Exposure to air pollution raises the risk of resistance to insulin, a typical warning sign of diabetes, according to a study of almost 400 German 10-year-olds.
Insulin resistance climbed by 17 per cent for every 10.6 micrograms per cubic metre increase in ambient nitrogen dioxide and by 19 per cent for every 6 micrograms per cubic metre increase in particulate matter.
The findings were published yesterday in Diabetologia, the journal of the European Association for the Study of Diabetes.
The study adds to previous research showing a link between traffic-related air pollution and diabetes development in adults.

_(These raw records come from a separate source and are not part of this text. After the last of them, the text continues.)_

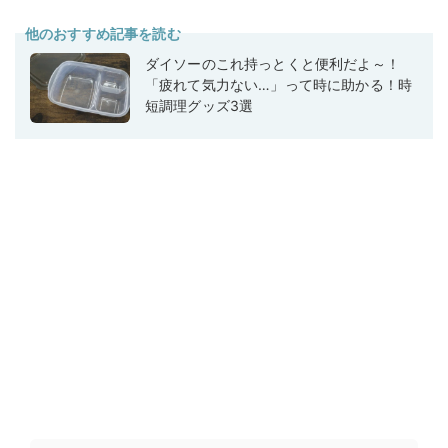
他のおすすめ記事を読む
ダイソーのこれ持っとくと便利だよ～！
「疲れて気力ない…」って時に助かる！時
短調理グッズ3選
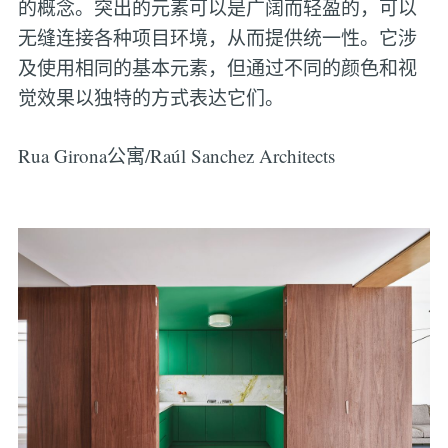
的概念。突出的元素可以是广阔而轻盈的，可以
无缝连接各种项目环境，从而提供统一性。它涉
及使用相同的基本元素，但通过不同的颜色和视
觉效果以独特的方式表达它们。
Rua Girona公寓/Raúl Sanchez Architects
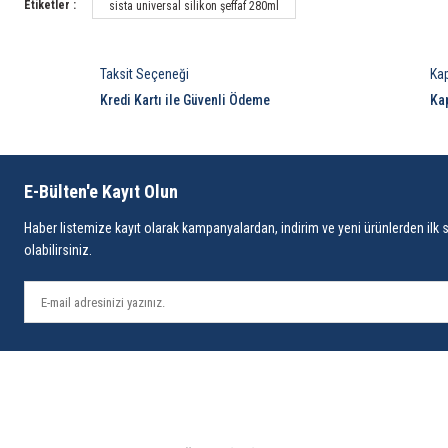
Etiketler :
sista universal silikon şeffaf 280ml
Taksit Seçeneği
Ka
Kredi Kartı ile Güvenli Ödeme
Ka
E-Bülten'e Kayıt Olun
Haber listemize kayıt olarak kampanyalardan, indirim ve yeni ürünlerden ilk 
olabilirsiniz.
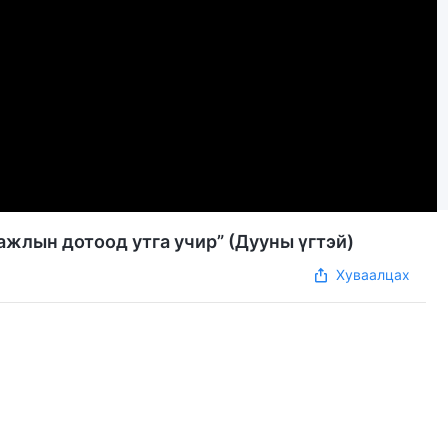
ажлын дотоод утга учир” (Дууны үгтэй)
Хуваалцах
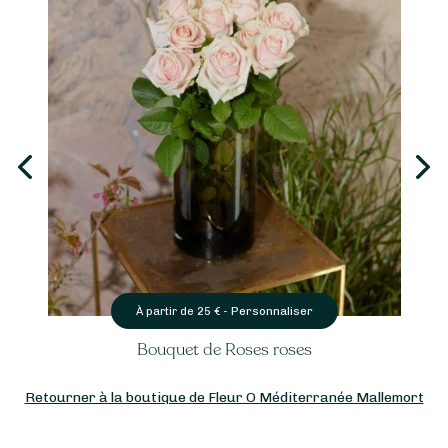
Personnaliser
À partir de
25
€ -
Bouquet de Roses roses
Retourner à la boutique de Fleur O Méditerranée Mallemort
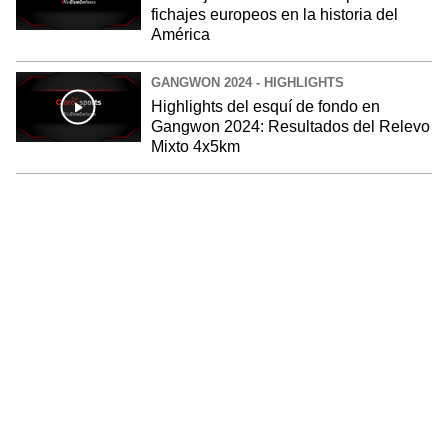
fichajes europeos en la historia del
América
GANGWON 2024 - HIGHLIGHTS
Highlights del esquí de fondo en
Gangwon 2024: Resultados del Relevo
Mixto 4x5km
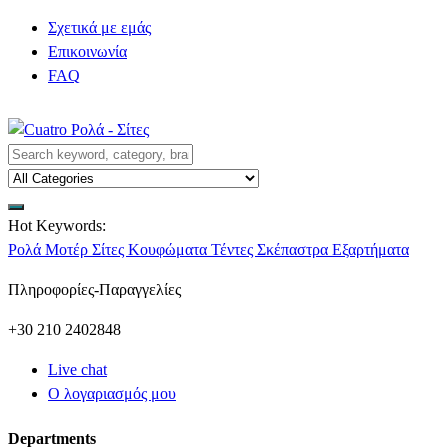
Σχετικά με εμάς
Επικοινωνία
FAQ
Hot Keywords:
Ρολά
Μοτέρ
Σίτες
Κουφώματα
Τέντες
Σκέπαστρα
Εξαρτήματα
Πληροφορίες-Παραγγελίες
+30 210 2402848
Live chat
Ο λογαριασμός μου
Departments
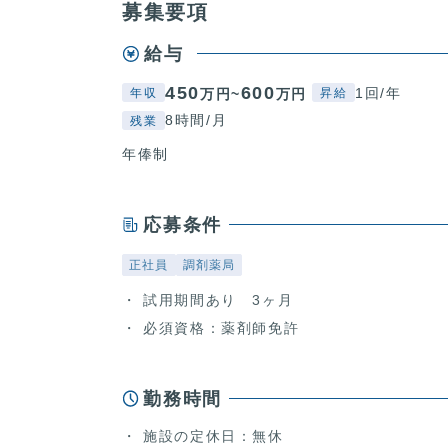
募集要項
給与
450
600
1回/年
万円~
万円
年収
昇給
8時間/月
残業
年俸制
応募条件
正社員
調剤薬局
試用期間あり 3ヶ月
必須資格：薬剤師免許
勤務時間
施設の定休日：無休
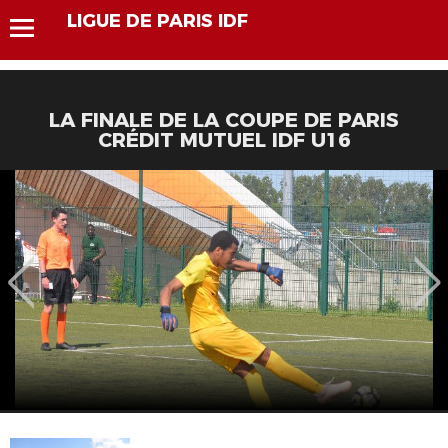
LIGUE DE PARIS IDF
LA FINALE DE LA COUPE DE PARIS
CRÉDIT MUTUEL IDF U16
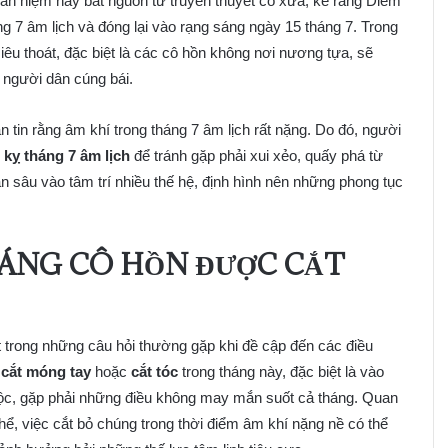
uan niệm này bắt nguồn từ truyền thuyết cổ xưa, kể rằng Diêm
 âm lịch và đóng lại vào rạng sáng ngày 15 tháng 7. Trong
êu thoát, đặc biệt là các cô hồn không nơi nương tựa, sẽ
 người dân cúng bái.
 tin rằng âm khí trong tháng 7 âm lịch rất nặng. Do đó, người
 kỵ tháng 7 âm lịch
để tránh gặp phải xui xẻo, quấy phá từ
 ăn sâu vào tâm trí nhiều thế hệ, định hình nên những phong tục
HÁNG CÔ HỒN ĐƯỢC CẮT
 trong những câu hỏi thường gặp khi đề cập đến các điều
c
cắt móng tay
hoặc
cắt tóc
trong tháng này, đặc biệt là vào
 lộc, gặp phải những điều không may mắn suốt cả tháng. Quan
ể, việc cắt bỏ chúng trong thời điểm âm khí nặng nề có thể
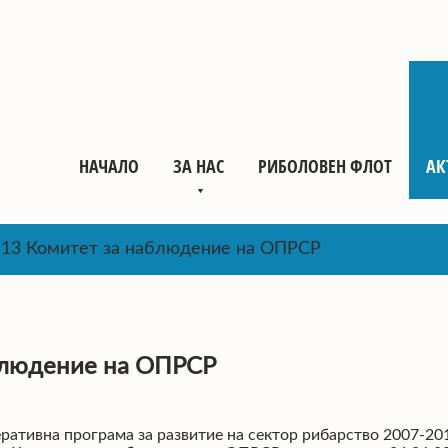
НАЧАЛО
ЗА НАС
РИБОЛОВЕН ФЛОТ
АК
т 13 Комитет за наблюдение на ОПРСР
аблюдение на ОПРСР
ративна програма за развитие на сектор рибарство 2007-20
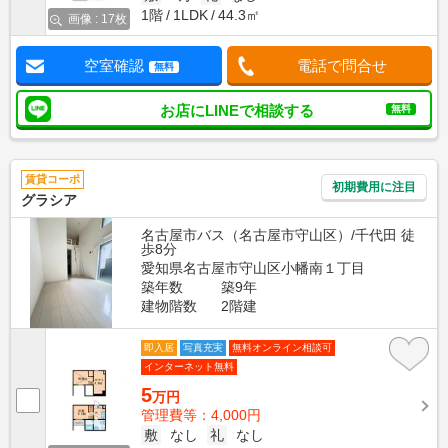
1階
1LDK
44.3㎡
画像 : 17枚
空室確認
電話で問合せ
無料
お店にLINEで相談する
無料
賃貸コーポ
初期費用に注目
グラシア
名古屋市バス（名古屋市守山区）/千代田 徒
歩8分
愛知県名古屋市守山区小幡南１丁目
築年数
築9年
建物階数
2階建
即入居
写真充実
無料オンライン相談可
インターネット無料
5
万円
管理費等：4,000円
敷
なし
礼
なし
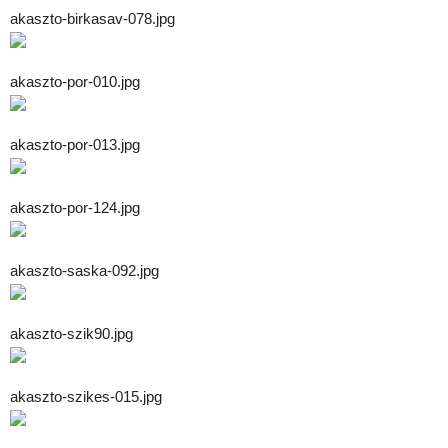
akaszto-birkasav-078.jpg
akaszto-por-010.jpg
akaszto-por-013.jpg
akaszto-por-124.jpg
akaszto-saska-092.jpg
akaszto-szik90.jpg
akaszto-szikes-015.jpg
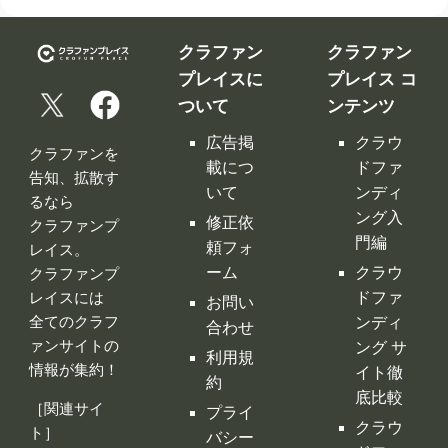
載につ
ドファ
告知、拡散す
いて
ンディ
るなら
ング入
修正依
クラファンプ
門編
頼フォ
レイス。
ーム
クラウ
クラファンプ
レイスには
ドファ
お問い
全てのクラフ
ンディ
合わせ
ァンサイトの
ング サ
利用規
情報が集約！
イト徹
約
底比較
［関連サイ
プライ
クラウ
ト］
バシー
ドファ
ポリシ
ンディ
ー
ング 人
特定商
気サイ
取引法
トラン
に基づ
キング
く表示
クラウ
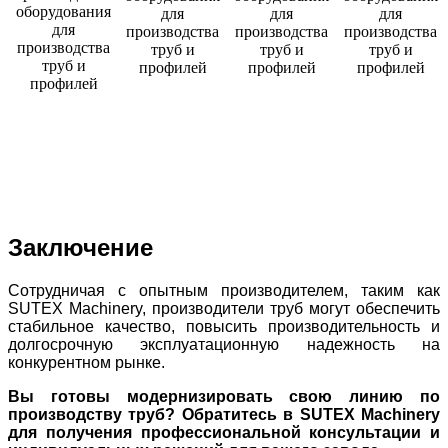
Заключение
Сотрудничая с опытным производителем, таким как
SUTEX Machinery, производители труб могут обеспечить
стабильное качество, повысить производительность и
долгосрочную эксплуатационную надежность на
конкурентном рынке.
Вы готовы модернизировать свою линию по
производству труб? Обратитесь в SUTEX Machinery
для получения профессиональной консультации и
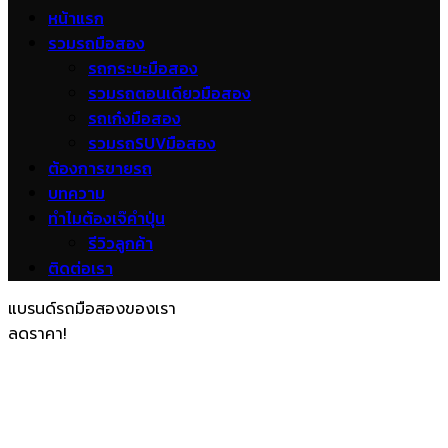
หน้าแรก
รวมรถมือสอง
รถกระบะมือสอง
รวมรถตอนเดียวมือสอง
รถเก๋งมือสอง
รวมรถSUVมือสอง
ต้องการขายรถ
บทความ
ทำไมต้องเจ๊คำปุ่น
รีวิวลูกค้า
ติดต่อเรา
แบรนด์รถมือสองของเรา
ลดราคา!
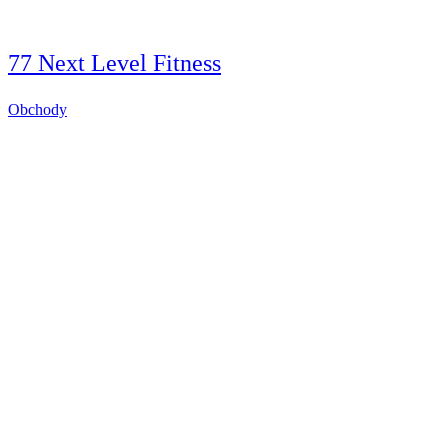
77 Next Level Fitness
Obchody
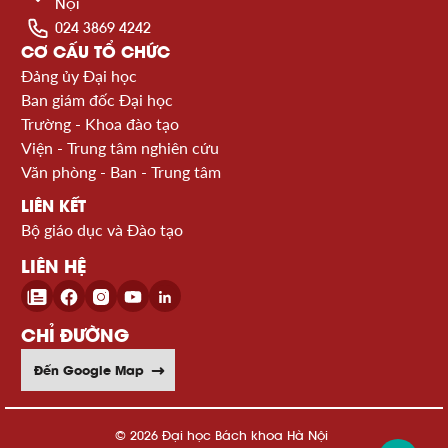
Nội
024 3869 4242
CƠ CẤU TỔ CHỨC
Đảng ủy Đại học
Ban giám đốc Đại học
Trường - Khoa đào tạo
Viện - Trung tâm nghiên cứu
Văn phòng - Ban - Trung tâm
LIÊN KẾT
Bộ giáo dục và Đào tạo
LIÊN HỆ
CHỈ ĐƯỜNG
Đến Google Map
© 2026 Đại học Bách khoa Hà Nội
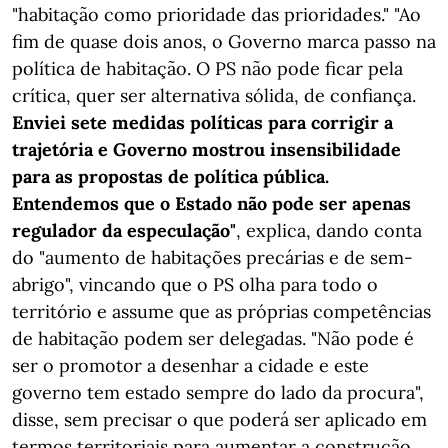
"habitação como prioridade das prioridades." "Ao
fim de quase dois anos, o Governo marca passo na
política de habitação. O PS não pode ficar pela
crítica, quer ser alternativa sólida, de confiança.
Enviei sete medidas políticas para corrigir a
trajetória e Governo mostrou insensibilidade
para as propostas de política pública.
Entendemos que o Estado não pode ser apenas
regulador da especulação"
, explica, dando conta
do "aumento de habitações precárias e de sem-
abrigo", vincando que o PS olha para todo o
território e assume que as próprias competências
de habitação podem ser delegadas. "Não pode é
ser o promotor a desenhar a cidade e este
governo tem estado sempre do lado da procura",
disse, sem precisar o que poderá ser aplicado em
termos territoriais para aumentar a construção.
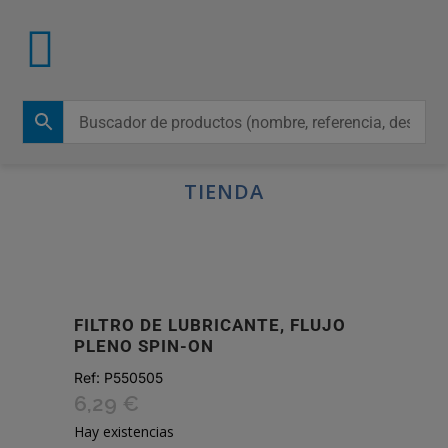
TIENDA
FILTRO DE LUBRICANTE, FLUJO
PLENO SPIN-ON
Ref:
P550505
6,29
€
Hay existencias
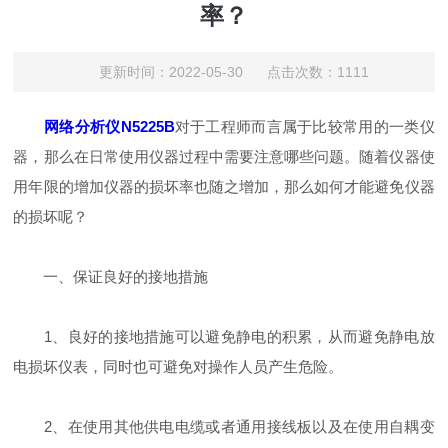
率？
更新时间：2022-05-30 点击次数：1111
网络分析仪N5225B
对于工程师而言属于比较常用的一类仪
器，那么在日常使用仪器过程中需要注意哪些问题。随着仪器使
用年限的增加仪器的损坏率也随之增加，那么如何才能避免仪器
的损坏呢？
一、保证良好的接地措施
1、良好的接地措施可以避免静电的积累，从而避免静电放
电损坏仪表，同时也可避免对操作人员产生危险。
2、在使用其他供电电缆或者通用接线板以及在使用自耦变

Those studies have shown that exposure to fine particles that invade the breathing system and get into the heart and blood vessels increases inflammation, which may be linked to insulin resistance, said Joachim Heinrich of the German Research Centre for Environmental Health, one of the study authors.
"Given the ubiquitous nature of air pollution and the high incidence of insulin resistance in the general population, the associations examined here may have potentially important public health effects," Heinrich said in the published paper.
Diabetes occurs when blood-sugar levels are too high. In the Type 1 form of the disease, the body is unable to produce insulin, the hormone used to convert blood sugar into energy. In Type 2 diabetes, the body either cannot produce enough insulin or becomes resistant to its effects.
Type 2 diabetes tends to strike later in life, brought on by obesity and sedentary lifestyles. The Type 2 form accounts for 90 per cent of the 347 million cases of diabetes globally, according to the World Health Organisation.
The researchers collected blood samples from the 397 children who were included in two German birth cohort studies. Exposure to air pollutants at their birth addresses were estimated by analysing emissions from road traffic in the neighbourhood, population density and land use in the area.
The measurements of blood insulin levels and estimates of pollution were taken at different times, so the findings "should be regarded with caution", said Jon Ayres, a professor of environmental and respiratory medicine at the University of Birmingham in England.
A larger study should be conducted to confirm the possible link, Ayres said.
A follow-up study at age 15 would explore how these findings evolved during and after puberty and the effect of moving to a cleaner area, Heinrich and his colleagues said.
The research was funded by the German Federal Ministry of Education and Research and the European Community's Seventh Framework Programme.